PROBLEM SET ▸
a - Copy out everything from "The Neda river" down to "Gulf of Kyparissia." in the Kyparissia extract, word for word.
b - Name every place the Kyparissia extract lists as having sandy beaches considered as good as those on Zakynthos.

EXTRACT ▸
At Kyparissia, Memi, Kalo Nero, Agrilos-Stomio and Elaia there are sandy beaches and these are considered to be as good as those to be found on Zakynthos.
Fauna: The shoreline features Loggerhead sea turtles, also know as Caretta caretta. The loggerhead, is an oceanic turtle distributed throughout the world. The average loggerhead measures around 90 centimeters (35 in) long when fully grown, although larger specimens of up to 270 centimeters (110 in) have been discovered. It spends most of its life in saltwater with females briefly coming ashore to lay eggs. The loggerhead sea turtle has a low reproductive rate. Loggerheads are considered an endangered species and are protected by the International Union for the Conservation of Nature. Untended fishing gear is responsible for many loggerhead deaths. They may also suffocate if they are trapped in fishing trawls. Loss of suitable nesting beaches and the introduction of exotic predators has also taken a toll on loggerhead populations.
The Neda river begins in the mountains of Lykaio to the west through a mixture of barren rock and forests, it flows into the Messinia prefecture and near the village of Neda which owes its name from this river, for the next 40 to 50 km it flows with the boundary of Messinia and Ilia prefectures for the rest of its length and covers the most length. It passes into the forests, marshes and the delta at the small plain area 2 km west of the highway of the GR-9/E55 (Pyrgos – Kyparissia) and into the Ionian Sea with the Gulf of Kyparissia.
Things to do
Hiking: Peloponnese often surprises you with its variety of natural beauty. One of these surprises is the Neda waterfalls.

SUPPLIED ENTRIES ▸
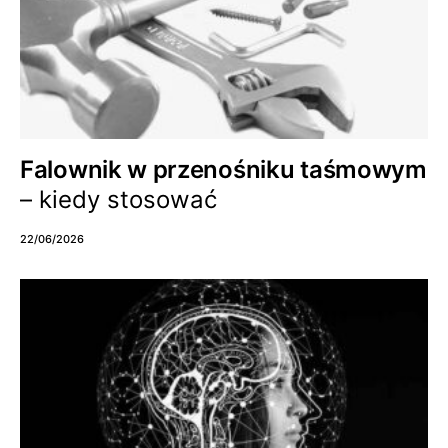
Falownik w przenośniku taśmowym
– kiedy stosować
22/06/2026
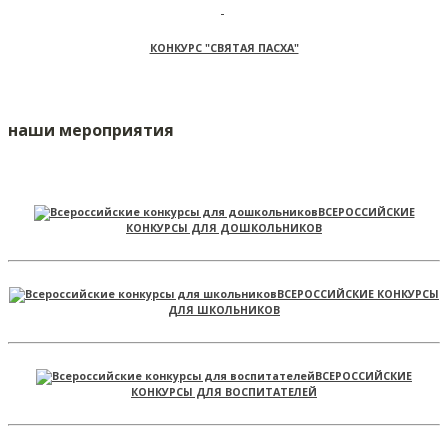
КОНКУРС "СВЯТАЯ ПАСХА"
наши мероприятия
ВСЕРОССИЙСКИЕ
КОНКУРСЫ ДЛЯ ДОШКОЛЬНИКОВ
ВСЕРОССИЙСКИЕ КОНКУРСЫ
ДЛЯ ШКОЛЬНИКОВ
ВСЕРОССИЙСКИЕ
КОНКУРСЫ ДЛЯ ВОСПИТАТЕЛЕЙ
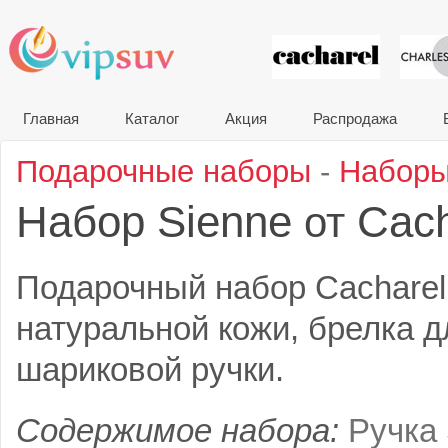
VIP сувени
Главная
Каталог
Акция
Распродажа
Подарочные наборы
-
Наборы
Набор Sienne
Cach
от
Подарочный набор Cacharel
натуральной кожи, брелка д
шариковой ручки.
Содержимое набора:
Ручка 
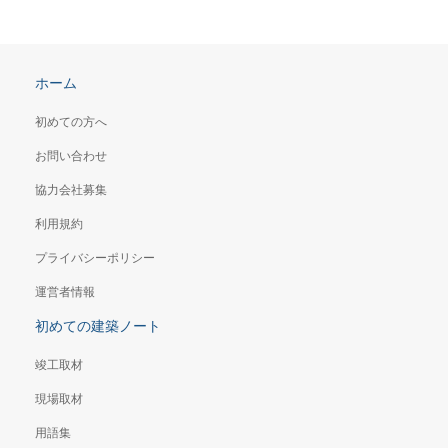
ホーム
初めての方へ
お問い合わせ
協力会社募集
利用規約
プライバシーポリシー
運営者情報
初めての建築ノート
竣工取材
現場取材
用語集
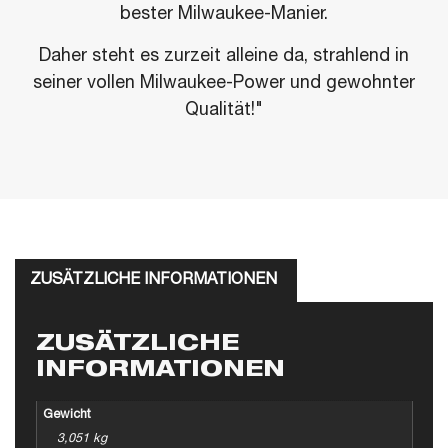
bester Milwaukee-Manier.
Daher steht es zurzeit alleine da, strahlend in
seiner vollen Milwaukee-Power und gewohnter
Qualität!"
ZUSÄTZLICHE INFORMATIONEN
ZUSÄTZLICHE
INFORMATIONEN
Gewicht
3,051 kg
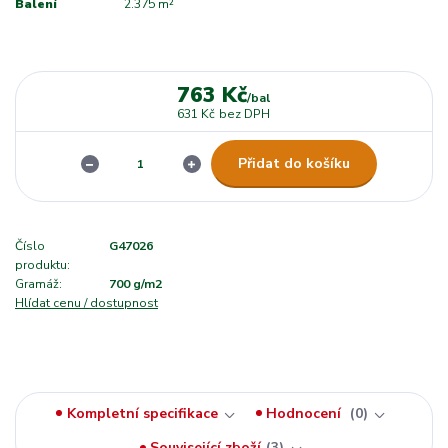
Balení
2.375 m²
763 Kč
/
bal
631 Kč
bez DPH
Přidat do košíku
Číslo
G47026
produktu:
Gramáž:
700 g/m2
Hlídat cenu / dostupnost
Kompletní specifikace
Hodnocení
0
Související zboží
3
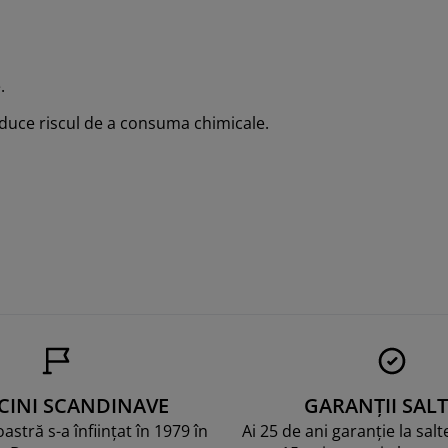
.
educe riscul de a consuma chimicale.
CINI SCANDINAVE
GARANȚII SALT
stră s-a înființat în 1979 în
Ai 25 de ani garanție la sal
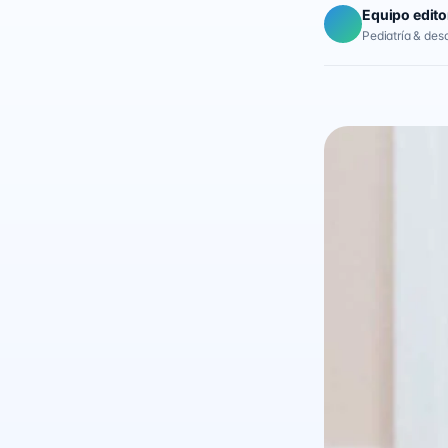
Equipo edito
Pediatría & desar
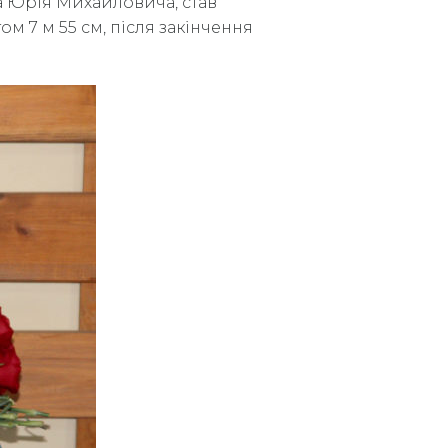
 Юрія Михайловича, став
м 7 м 55 см, після закінчення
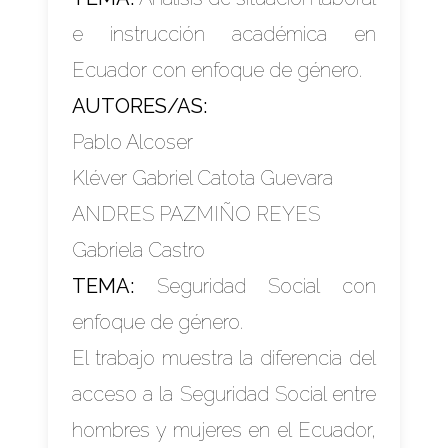
e instrucción académica en
Ecuador con enfoque de género.
AUTORES/AS:
Pablo Alcoser
Kléver Gabriel Catota Guevara
ANDRES PAZMIÑO REYES
Gabriela Castro
TEMA:
Seguridad Social con
enfoque de género.
El trabajo muestra la diferencia del
acceso a la Seguridad Social entre
hombres y mujeres en el Ecuador,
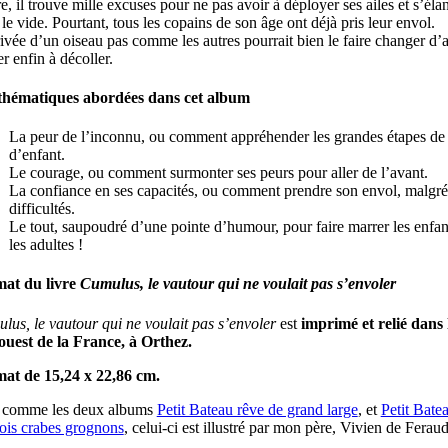
e, il trouve mille excuses pour ne pas avoir à déployer ses ailes et s’éla
le vide. Pourtant, tous les copains de son âge ont déjà pris leur envol.
ivée d’un oiseau pas comme les autres pourrait bien le faire changer d’a
er enfin à décoller.
thématiques abordées dans cet album
La peur de l’inconnu, ou comment appréhender les grandes étapes de 
d’enfant.
Le courage, ou comment surmonter ses peurs pour aller de l’avant.
La confiance en ses capacités, ou comment prendre son envol, malgré
difficultés.
Le tout, saupoudré d’une pointe d’humour, pour faire marrer les enfant
les adultes !
at du livre
Cumulus, le vautour qui ne voulait pas s’envoler
lus, le vautour qui ne voulait pas s’envoler
est
imprimé et relié dans 
ouest de la France, à Orthez.
at de 15,24 x 22,86 cm.
 comme les deux albums
Petit Bateau rêve de grand large
, et
Petit Batea
rois crabes grognons
, celui-ci est illustré par mon père, Vivien de Feraud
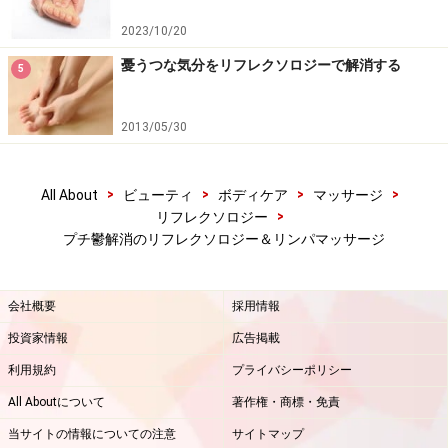
2023/10/20
憂うつな気分をリフレクソロジーで解消する
5
2013/05/30
>
>
>
>
All About
ビューティ
ボディケア
マッサージ
>
リフレクソロジー
プチ鬱解消のリフレクソロジー＆リンパマッサージ
会社概要
採用情報
投資家情報
広告掲載
利用規約
プライバシーポリシー
All Aboutについて
著作権・商標・免責
当サイトの情報についての注意
サイトマップ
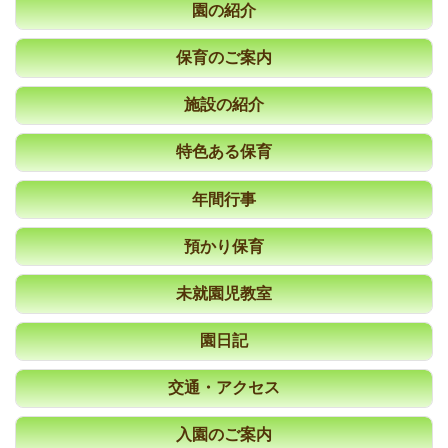
園の紹介
保育のご案内
施設の紹介
特色ある保育
年間行事
預かり保育
未就園児教室
園日記
交通・アクセス
入園のご案内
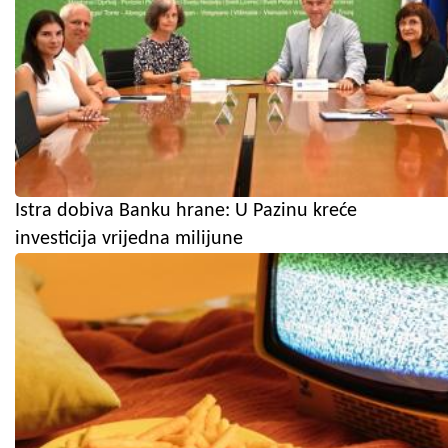
Istra dobiva Banku hrane: U Pazinu kreće
investicija vrijedna milijune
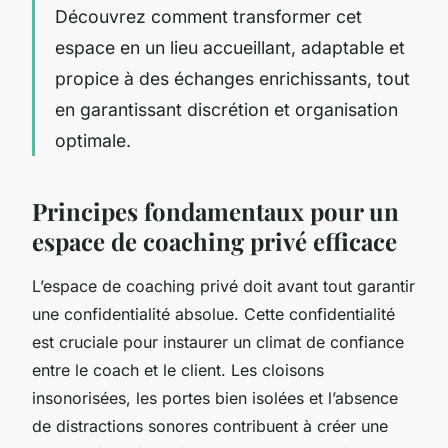
Découvrez comment transformer cet
espace en un lieu accueillant, adaptable et
propice à des échanges enrichissants, tout
en garantissant discrétion et organisation
optimale.
Principes fondamentaux pour un
espace de coaching privé efficace
L’espace de coaching privé doit avant tout garantir
une confidentialité absolue. Cette confidentialité
est cruciale pour instaurer un climat de confiance
entre le coach et le client. Les cloisons
insonorisées, les portes bien isolées et l’absence
de distractions sonores contribuent à créer une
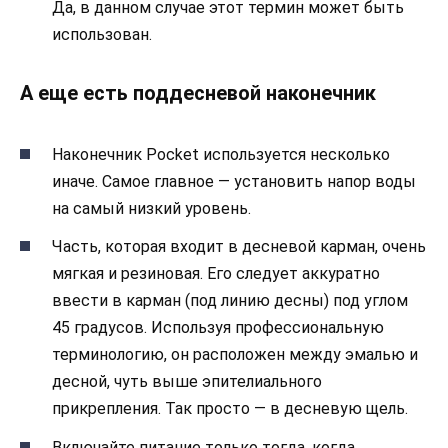
Да, в данном случае этот термин может быть
использован.
А еще есть поддесневой наконечник
Наконечник Pocket используется несколько
иначе. Самое главное — установить напор воды
на самый низкий уровень.
Часть, которая входит в десневой карман, очень
мягкая и резиновая. Его следует аккуратно
ввести в карман (под линию десны) под углом
45 градусов. Используя профессиональную
терминологию, он расположен между эмалью и
десной, чуть выше эпителиального
прикрепления. Так просто — в десневую щель.
Включайте питание только тогда, когда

ANSWERS BY ITEM ▸
a -
The Neda river begins in the mountains of Lykaio to the west through a mixture of barren rock and forests, it flows into the Messinia prefecture and near the village of Neda which owes its name from this river, for the next 40 to 50 km it flows with the boundary of Messinia and Ilia prefectures for the rest of its length and covers the most length. It passes into the forests, marshes and the delta at the small plain area 2 km west of the highway of the GR-9/E55 (Pyrgos – Kyparissia) and into the Ionian Sea with the Gulf of Kyparissia.

b -
Kyparissia
Memi
Kalo Nero
Agrilos-Stomio
Elaia